CLAIRE Davies will be more thankful than most on Mother's Day.
After all, her mum offered her the ultimate gift...a new kidney.
Her own dream of becoming a mother, however, had seemed hopeless.
But now, ten years after her life-saving transplant, she is celebrating - she is pregnant.
The 37-year-old Wheatley Primary School teacher said: "It's incredible. After seven years of trying and IVF I had given up all hope of becoming a mum. Now all my dreams have come true."
Tomorrow, Mrs Davies will celebrate Mother's Day with all her family.
She said: "Mother's Day is a special day, but I thank my mum every day for what's she's done for me."
Mrs Davies was just a teenager when she learned her kidneys were failing.
She said: "They told me to go to my GP and it was then I learned I had a condition where my body was basically attacking my kidneys.
"I felt fine, but they said my kidneys would eventually fail and I would need to go on dialysis and eventually have a transplant operation. It was horrendous."
During her years at university, Mrs Davies's condition was closely monitored and controlled by her doctors.
But during her first job as a teacher, at Rose Hill First School, she started vomiting. She knew her kidneys were dying.
She said: "I started peritoneal dialysis. A catheter tube was put in my stomach and four times a day I would drain a bag of fluid into it.
"I did this for four years - every day, wherever I was."
Shortly after her diagnosis, Mrs Davies's younger sister, Lucy, and their mother, Carole Newman, 63, also from Wheatley, were tested as prospective kidney donors.
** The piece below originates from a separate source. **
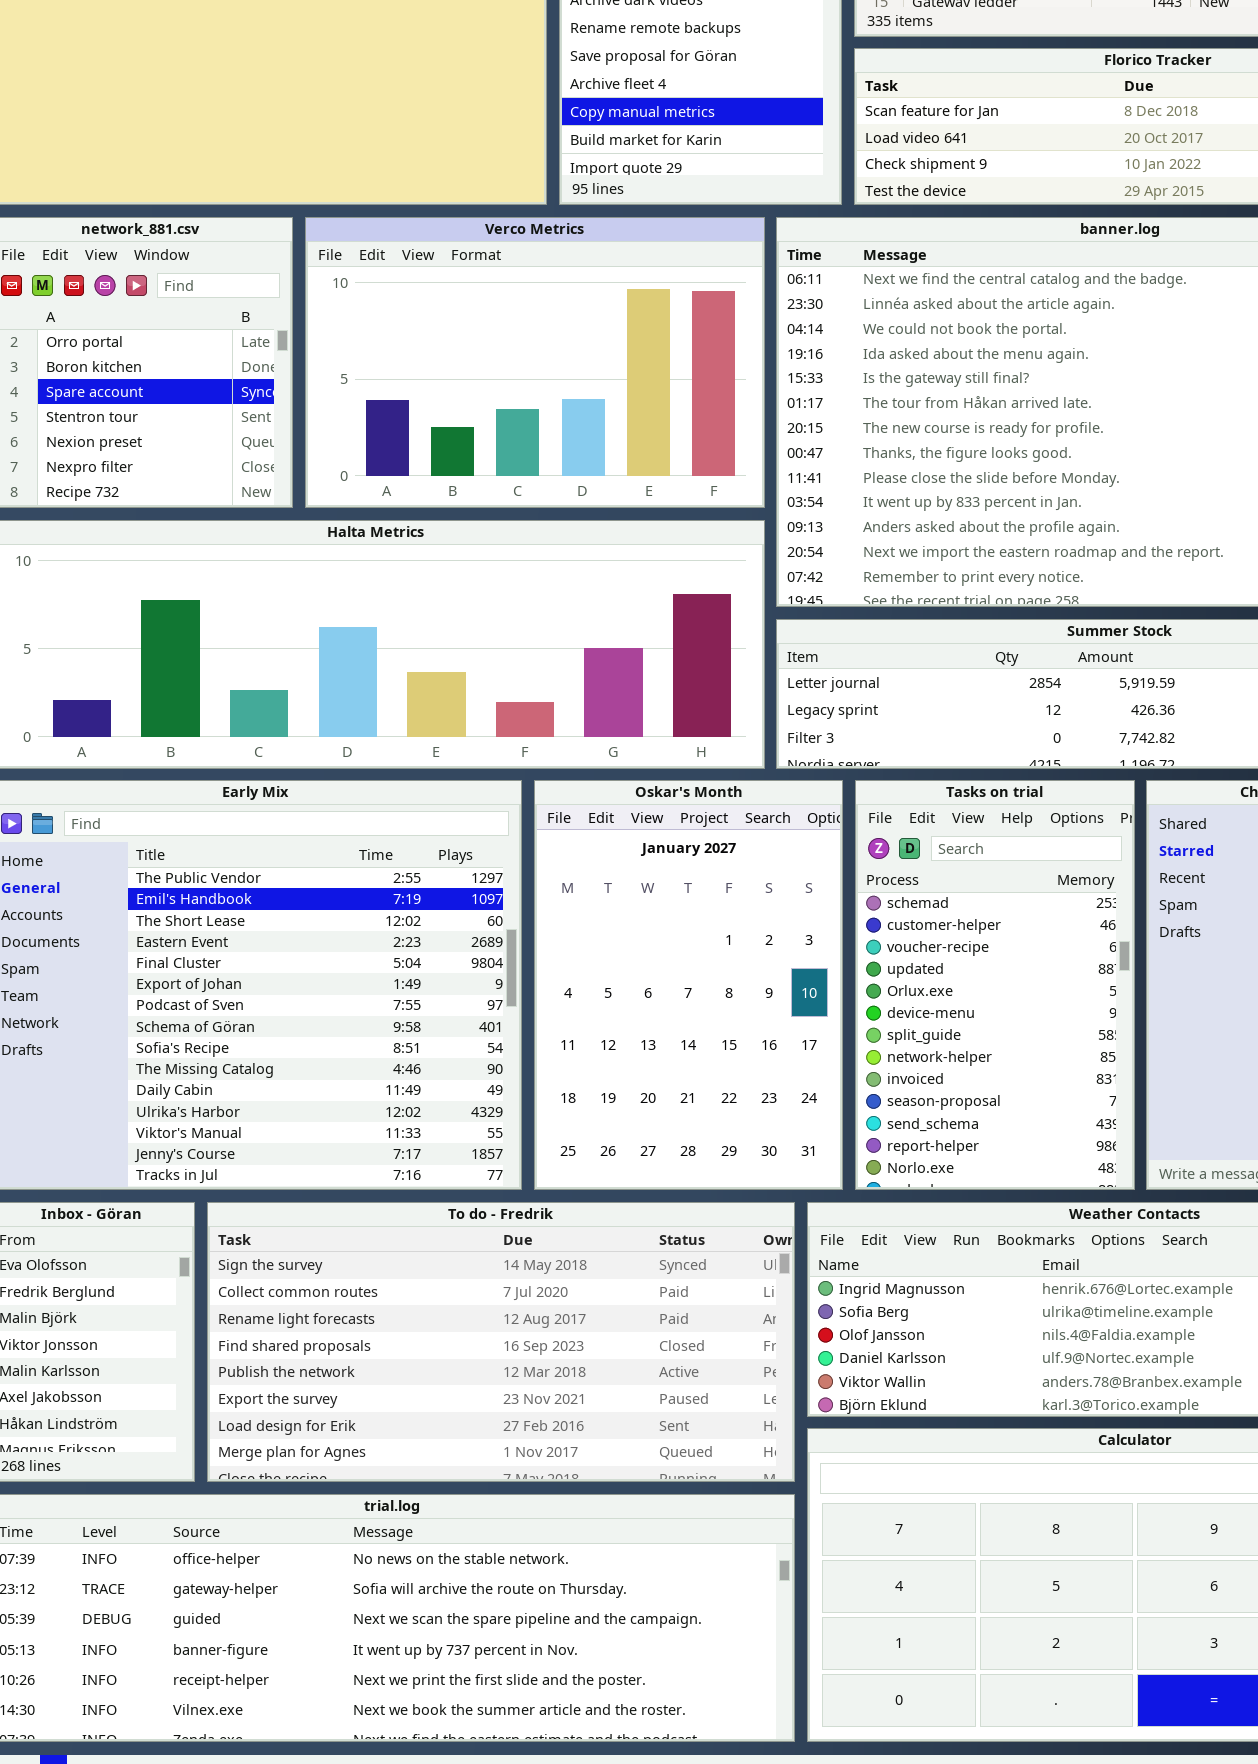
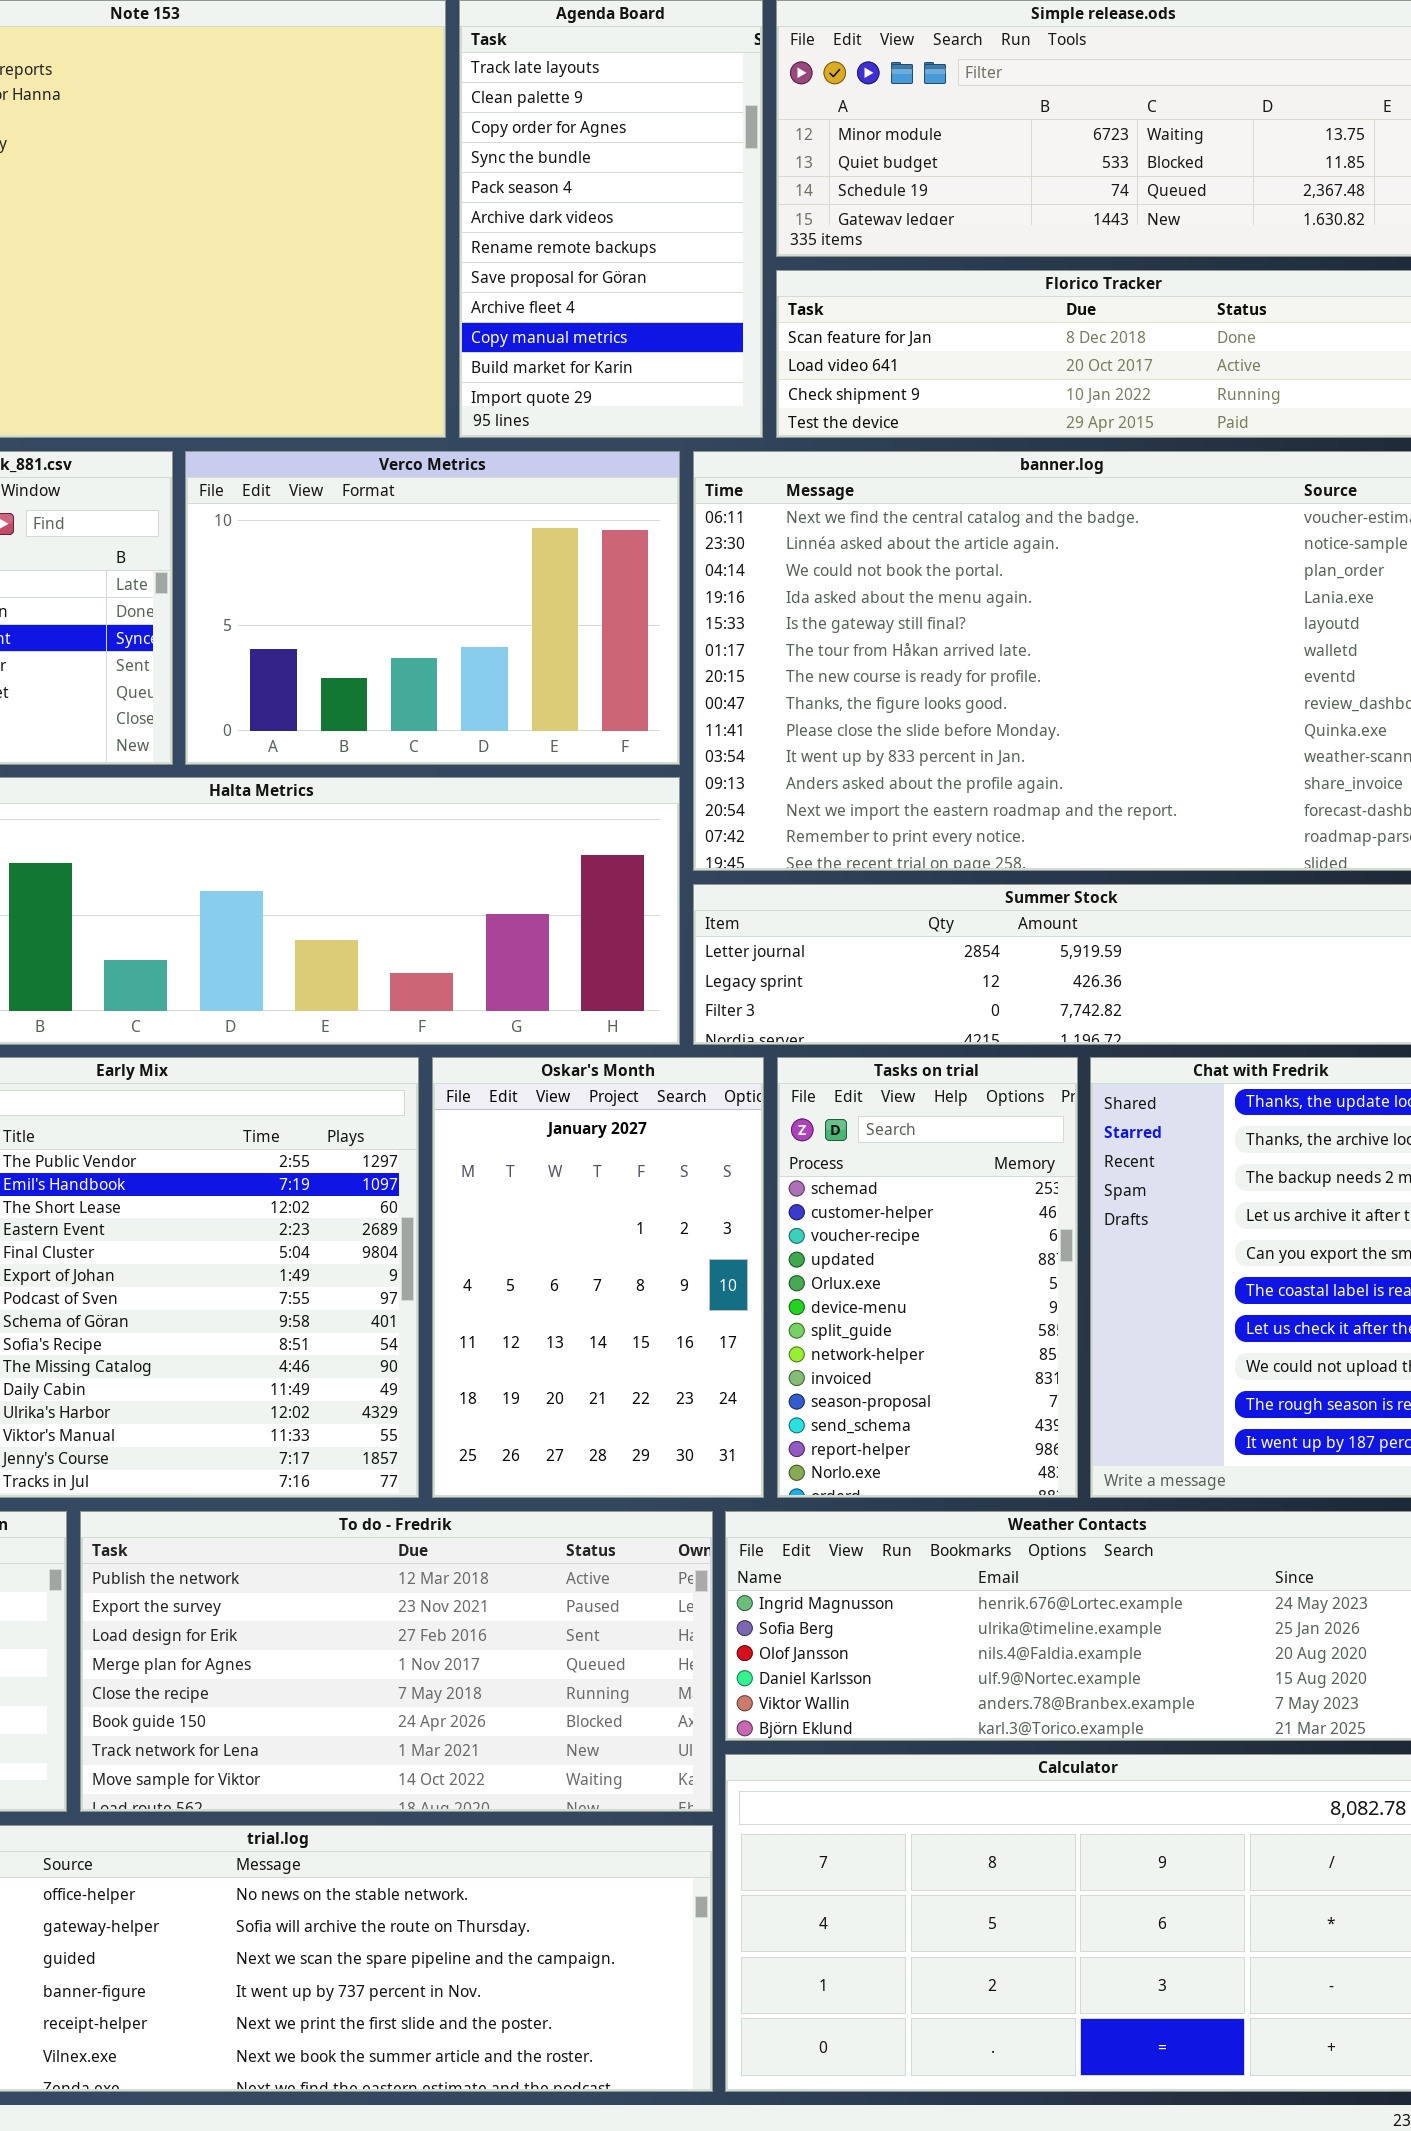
To do - Fredrik: [207,1202,795,1482] -> [80,1511,713,1812], scrolled down 4 rows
Mrs Newman was a good match and volunteered as a donor. But her daughter resisted.
She said: "I was deeply worried by the thought of a transplant because it was a major operation and I didn't want my mum to have to go through it.
"Even so, my mum continued to try and persuade me, and when my kidneys started to pack up she basically said: "Come on Claire - let's do it."
On April 19, 1998, mother and daughter entered Oxford's Churchill Hospital.
Surgeons removed one of Mrs Newman's healthy kidneys and transplanted it into her daughter.
Both women went on to make full recoveries.
But while Mrs Davies's life was transformed by her new kidney, she was to experience a new heartache.
She said: "My husband Mark and I started trying for a baby soon after we married in 2000, but nothing happened.
"When doctors told me that my kidney failure and the dialysis had probably caused lots of internal scarring which could be affecting my fertility, I was heartbroken. We had always dreamed of having lots of children."
The couple embarked on IVF treatment, but this also failed. But just before Christmas last year, the 'impossible' happened.
She said: "When the pregnancy test said positive I did not believe it. Our baby is due on August 8.
"Having a baby inside me has emphasised even more what my mum did for me 10 years ago."
There are 67 people currently waiting for an organ transplant in Oxfordshire.